The monetary and capital markets have been going through some tough times since the government officials have announced that one coronavirus affected person is detected in Turkey. BIST is trying to remain above 100.000 while USD/TRY exchange rate is going up again.
I met with a couple of well-experienced market actor on Tuesday. We talked about the current situation of the markets. Obviously no one had positive things to say about neither global markets nor the markets in Turkey.
Another important investor with whom I spoke on the phone the same day told me that markets are rising today but it will be a short-term thing. These are just reaction-led sales. The things that happened at the end of the day did in fact confirmed what he said. It was also interesting that he said, “I’m more worried about the real sector.
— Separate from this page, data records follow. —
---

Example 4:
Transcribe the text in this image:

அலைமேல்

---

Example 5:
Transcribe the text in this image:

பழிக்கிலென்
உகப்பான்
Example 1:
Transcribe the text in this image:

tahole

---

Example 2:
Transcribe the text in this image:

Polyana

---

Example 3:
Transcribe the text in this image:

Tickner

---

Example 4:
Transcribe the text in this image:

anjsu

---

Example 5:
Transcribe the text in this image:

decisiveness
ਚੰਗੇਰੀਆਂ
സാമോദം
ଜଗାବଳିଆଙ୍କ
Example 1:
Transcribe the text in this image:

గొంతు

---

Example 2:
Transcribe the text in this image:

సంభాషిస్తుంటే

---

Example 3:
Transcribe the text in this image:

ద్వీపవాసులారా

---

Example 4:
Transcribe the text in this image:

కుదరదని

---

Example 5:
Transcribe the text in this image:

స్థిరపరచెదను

Stating that the public sector has been sparing no efforts to prevent FX rates rises, the investor added, “We have some difficult times ahead”.
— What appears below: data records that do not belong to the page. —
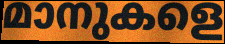
മാനുകളെ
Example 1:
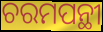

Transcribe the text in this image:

ଚରମପନ୍ଥୀ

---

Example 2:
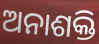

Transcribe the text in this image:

ଅନାଶକ୍ତି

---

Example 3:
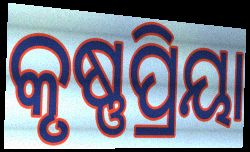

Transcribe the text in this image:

କୃଷ୍ଣପ୍ରିୟା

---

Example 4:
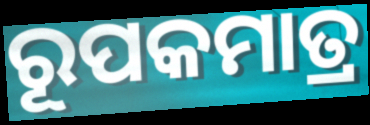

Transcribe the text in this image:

ରୂପକମାତ୍ର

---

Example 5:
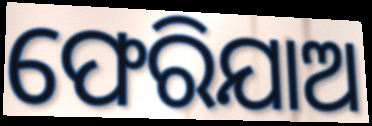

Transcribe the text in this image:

ଫେରିଯାଅ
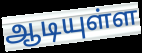
ஆடியுள்ள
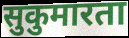
सुकुमारता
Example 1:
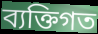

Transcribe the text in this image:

ব্যক্তিগত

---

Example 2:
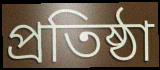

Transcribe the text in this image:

প্ৰতিষ্ঠা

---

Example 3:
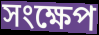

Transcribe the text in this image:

সংক্ষেপ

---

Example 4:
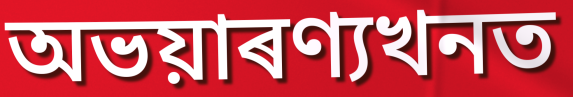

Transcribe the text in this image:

অভয়াৰণ্যখনত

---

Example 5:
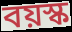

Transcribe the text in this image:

বয়স্ক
And I happen to agree with him since many conferences are being cancelled one by one all around the world due to coronavirus fears. Normally, it would be the busiest time of the year for scholars and business people conference attending -wise. A large number of international conferences are postponed to a later date. By the way, there is huge social media frenzy. There are more and more rumours saying that coronavirus is rapidly spreading all over the world, and the death toll is rising. While WhatsApp messages are driving everyone into a state of panic, the recent statement by US government officials made things even worse. By the time when the governor of Maryland said, “An old lady traveling back from Turkey is diagnosed with coronavirus”, Turkish Minister of Health Mr. Koca announced that there may be coronavirus in Turkey, which led to a sharp fall in BIST and a sharp rise USD/TRY rate.
“We should expect record lows…”
When the investors once again back to a better mood, dollar has started to appreciate again because the fact that the risk appetite is falling means there is a rush back to dollar. It’s only normal that the parity is falling since the investors, having sold their assets, are now back to dollar or dollar-denominated assets. Here’s an even more important info for you: the 10-year Treasury yield dropped below 1% for the first time since 1871. It has never before dropped this low.
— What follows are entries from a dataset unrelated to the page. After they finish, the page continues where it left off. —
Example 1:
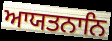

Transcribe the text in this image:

ਆਯਤਨਾਨਿ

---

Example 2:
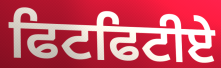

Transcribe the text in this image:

ਫਿਟਫਿਟੀਏ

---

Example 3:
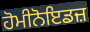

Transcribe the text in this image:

ਹੋਮੀਨੋਇਡਜ਼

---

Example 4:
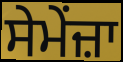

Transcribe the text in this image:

ਸੇਮੇਂਜ਼ਾ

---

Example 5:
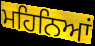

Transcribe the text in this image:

ਮਹਿਨਿਆਂ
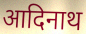
आदिनाथ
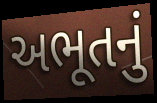
અભૂતનું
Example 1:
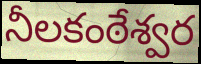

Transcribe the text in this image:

నీలకంఠేశ్వర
However, there are vigorous rumours that the Fed may cut rates again on March 18. After its emergency rate cut, Fed is expected to push its key policy rate to near zero. If this happens, CBRT would definitely lower rates to single digits. So, I suggest everyone to get prepared against any potential side effects arising out of the rate cut.
By the way, I think companies will try to lower funding cost over the next 7 days, considering there will be a huge gap between market interest rates, interbank monetary market and policy interest rates after March 19.